Thursday, September 29, 2011

Family Rules:

I found it very interesting to indentify a few unspoken family rules in my house. Here are a few I came up with:
1. We all sit in certain spots for dinner
2. When we are sitting in the living room Dad has a lazy boy he always sits in and if one of us is sitting in it and he comes in we move. He doesn't even have to ask us we just know thats were he relaxes.
3. Dad drives the car
4. mom does the laundry
5. When I call home just to talk I call my mom.
6. When I call to ask a religious question I call my dad.
7. When Ann ( my sister) and her family come to visit my mom buys rolls for hogie sandwhiches.
8. Logan ( only boy in the family) always helps Dadwith the outside work.

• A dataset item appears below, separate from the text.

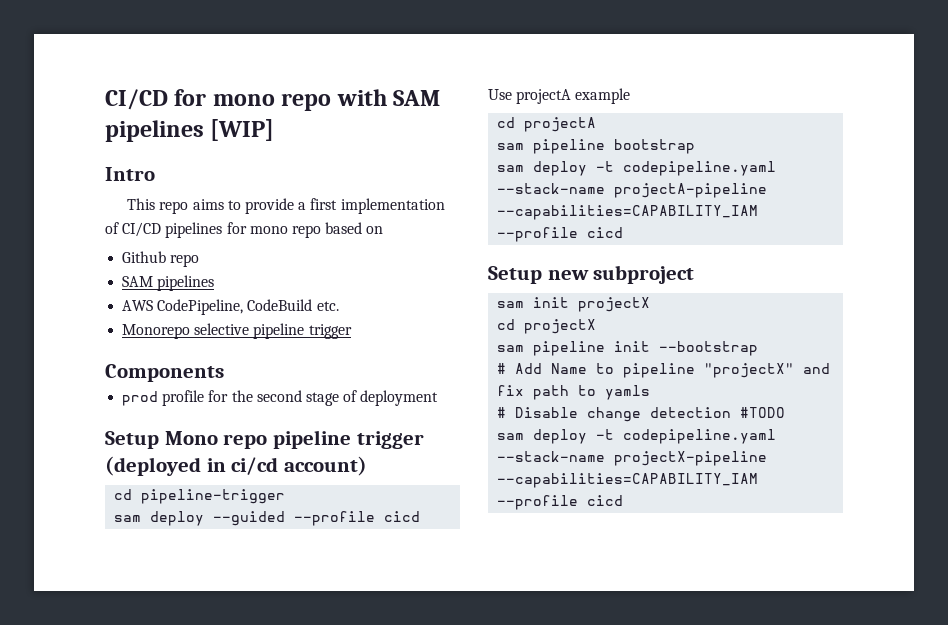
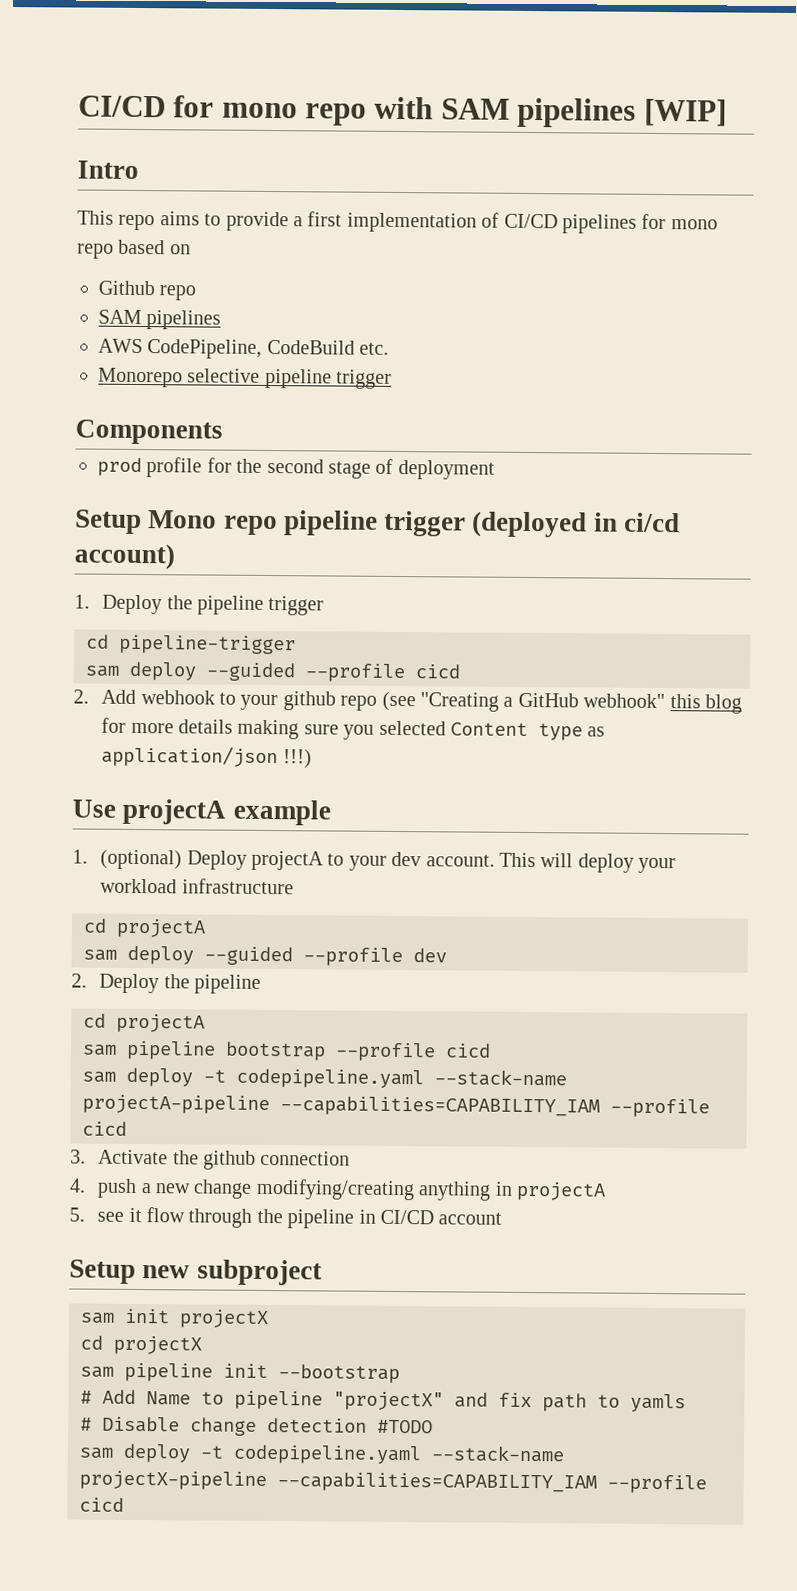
(368, 466) none -> [74,594,325,616] // 1. Deploy the pipeline trigger
[488,88,631,104] Use projectA example -> [73,689,742,714] [101,717,606,741] [101,745,312,769] [72,798,331,826] [72,849,677,874] [100,878,294,895] [83,918,206,938] [83,945,447,967] [71,973,261,994] 2. Add webhook to your github repo (see "Creating a GitHub webhook" this blog for more details making sure you selected Content type as application/json !!!) // Use projectA example // 1. (optional) Deploy projectA to your dev account. This will deploy your workload infrastructure // cd projectA // sam deploy --guided --profile dev // 2. Deploy the pipeline
(696, 146) none -> [335,1042,491,1062] --profile cicd
(624, 232) none -> [70,1149,351,1170] [69,1178,606,1201] [69,1207,503,1229] // 3. Activate the github connection // 4. push a new change modifying/creating anything in projectA // 5. see it flow through the pipeline in CI/CD account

These were just a few "family rules" I identified but there are many more. It is really interesting to me that we establish these rules in our homes without ever really stating them or writing them down. Everyone just kinda knows. I wonder what rules I will carry over into my house with my future family and how you make it so that everyone just knows. I wonder if my parents wanted to instigate these rules or if they just kinda happend?

Saturday, September 24, 2011

I just read about the exchange theory form the text and it really made me think. In the exchange theory we look at our relationship and ask ourselves are the costs worth more than the rewards. I feel that although this is neccessary in dating and chosing a spouse it isn't the attitude to have in marriage. We shouldn't be so focused on our needs being met as we should focus on meeting their needs. Marriage teaches us how to become selfless and put others needs before our own. If we are constantly asking ourselves if all the work we are putting in is worth it then we are being selfish and need to change our thought process.

Saturday, September 17, 2011

In class this week the question was asked " How isolated should a couple become after marriage?" This is a question I have thought a lot about. I am a very social person and definitely believe in the more the merrier theory. I just love doing things with friends and getting big groups together. I am kind of scared that when I get married I will lose all my friends and all of a sudden it will just be me and him. I know that it’s important to go off and establish your own little family after marriage but where is the line between that and becoming antisocial? It’s almost like people think once you’re married that you don’t need friends anymore but I don’t think that’s true for me. I don’t know though I guess because I’m not married maybe it’s different when you have your best friend/spouse around all the time.

Thursday, September 15, 2011

I have just created this Blog for my Family Relations class : ) I'm excited for this semester and expect that we will learn alot and have a great time!